— Job item —
Write out the text of every row below word for word, leaving the pictures out.

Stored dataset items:
········
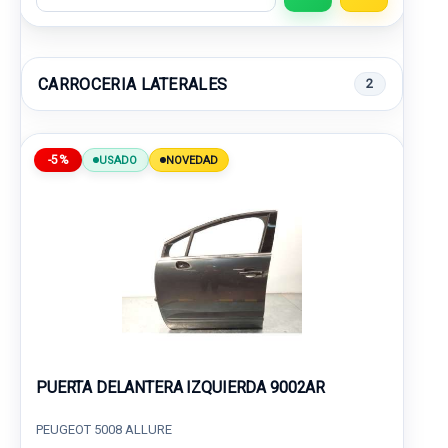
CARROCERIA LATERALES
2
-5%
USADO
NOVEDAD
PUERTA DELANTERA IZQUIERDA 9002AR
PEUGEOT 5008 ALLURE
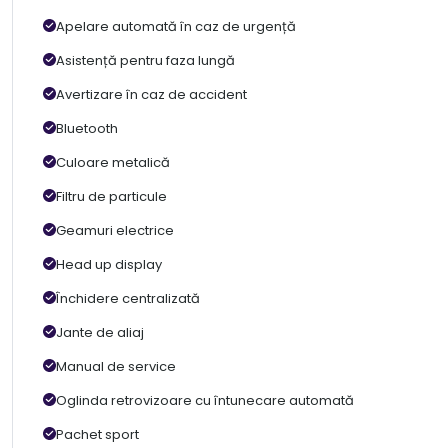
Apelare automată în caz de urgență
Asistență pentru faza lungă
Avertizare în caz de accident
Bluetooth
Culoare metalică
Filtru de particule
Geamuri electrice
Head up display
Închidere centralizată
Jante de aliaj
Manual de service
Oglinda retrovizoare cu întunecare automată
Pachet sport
········
— Task output —
CARROCERIA LATERALES
2
-5%
USADO
NOVEDAD
PUERTA DELANTERA IZQUIERDA 9002AR
PEUGEOT 5008 ALLURE
Apelare automată în caz de urgență
Asistență pentru faza lungă
Avertizare în caz de accident
Bluetooth
Culoare metalică
Filtru de particule
Geamuri electrice
Head up display
Închidere centralizată
Jante de aliaj
Manual de service
Oglinda retrovizoare cu întunecare automată
Pachet sport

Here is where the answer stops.